Muchos otros países tenían una ventaja innata sobre este desordenado aparato, incluso si tardaron dolorosamente en aprovecharlo. En Europa y América Latina hay clubes de fútbol masculino con seguidores entusiastas, poderosas ramas comerciales y experiencia en formar jugadores jóvenes desde las primeras etapas de sus carreras. Pero debido a su sexismo, muchos no incorporaron equipos de mujeres en sus operaciones. Barcelona, ​​por poner un ejemplo atroz, no tuvo un equipo femenino profesional hasta 2015.

De lo que se han dado cuenta tardíamente es de que sus fanáticos tienen un apetito insaciable por el fútbol, ​​y estos fanáticos tienen tal devoción tribal por la insignia de su camiseta que extenderán su afición al fútbol femenino. Los clubes más grandes del mundo (como el Real Madrid, el Bayern de Múnich y el Chelsea) hicieron inversiones mínimas en el desarrollo de franquicias femeninas, que rápidamente demostraron su valía y provocaron más inversiones.

Lo he experimentado como aficionado del club Arsenal, con diferencia el equipo más exitoso del norte de Londres. Como parte de un esfuerzo concertado, su equipo femenino está siendo considerado gradualmente igual al masculino. En la fachada del estadio, un nuevo mural celebra a las mujeres del Arsenal que ganaron la Liga de Campeones de Europa, junto a jugadores masculinos legendarios del pasado. Cuando Adidas lanza una nueva camiseta, publica videos con estrellas como Vivianne Miedema, Leah Williamson y Beth Mead (todas las cuales, lamentablemente, resultan lesionadas durante esta Copa del Mundo). El reclutamiento para los equipos masculino y femenino es supervisado por los mismos ejecutivos astutos, que tienen acceso a poderosas herramientas analíticas. Y en las últimas temporadas, las mujeres han comenzado a jugar varios partidos cada año en el Emirates Stadium con capacidad para 60.000 espectadores. Sus juegos ahora se transmiten en todo el mundo.

En los aspectos más cruciales, los equipos femeninos europeos todavía reciben un trato de segunda clase: a las mujeres se les paga una fracción de lo que ganan los hombres y se las obliga a jugar en campos inferiores, pero se ve una trayectoria de crecimiento. El año pasado, los equipos femeninos de Barcelona y Real Madrid se enfrentaron ante 91.000 aficionados. La final de la Liga de Campeones femenina, en Holanda, agotó las entradas del estadio de 34.000 asientos. Rara vez hay momentos en la liga profesional femenina de EE. UU. que puedan igualar esta escala.

La inversión en el fútbol europeo también es visible en el campo.
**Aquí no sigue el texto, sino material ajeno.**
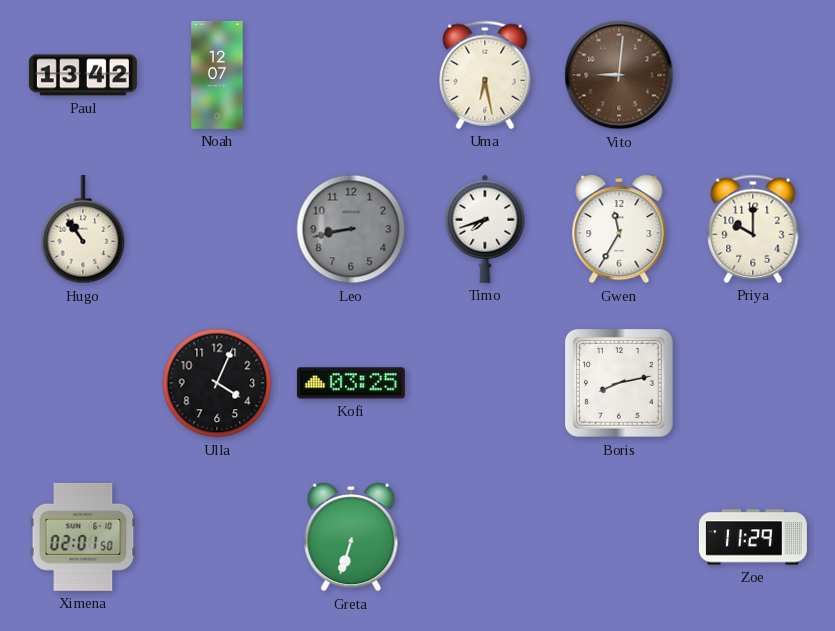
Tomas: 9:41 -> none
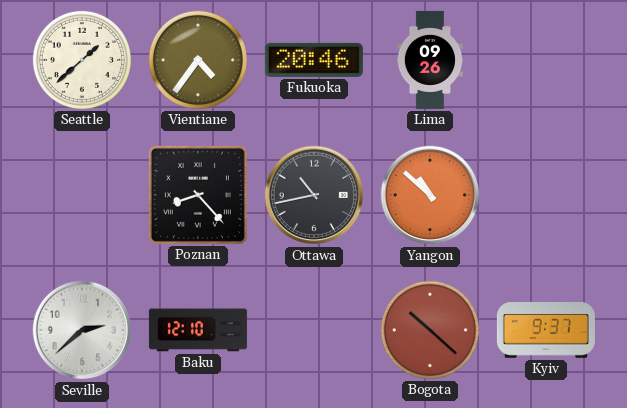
Los jugadores ingresan a academias administradas por clubes a edades tempranas, donde reciben un entrenamiento superior (un mayor nivel de habilidades técnicas y conciencia táctica) al que encontrarían en los Estados Unidos. (La jugadora técnicamente más talentosa en la Copa del Mundo de este año es la mediocampista española Aitana Bonmatí, producto de la estructura juvenil del Barcelona.) Y el juego no es sólo territorio de familias de clase media alta, quienes, en Estados Unidos, podrían pagar miles de dólares a clubes de fútbol juvenil con la esperanza de que su hijo pueda ganar una plaza preciosa en una universidad de élite. Quizás el reconocimiento definitivo de una superioridad europea emergente es que los clubes estadounidenses han comenzado a acercarse a su modelo. Tanto los Portland Thorns como el Washington Spirit, de la Liga Nacional de Fútbol Femenino, han otorgado contratos a jugadoras de 15 años, saltándose el antiguo sistema colegiado.

En cierto modo, el desarrollo del fútbol global es el subproducto inevitable y contraproducente del idealismo estadounidense en el fútbol femenino. La Selección Nacional Femenina de Estados Unidos siempre se presentó como una ciudad en una colina, un modelo de lo que sucede cuando a las niñas se les da acceso a los mismos recursos que a los niños. Durante años, afirmó con razón estar luchando contra la arraigada misoginia de los señores del juego. En este Mundial, los mediocres resultados del equipo hasta ahora podrían reflejar, después de todo, una de sus mayores victorias.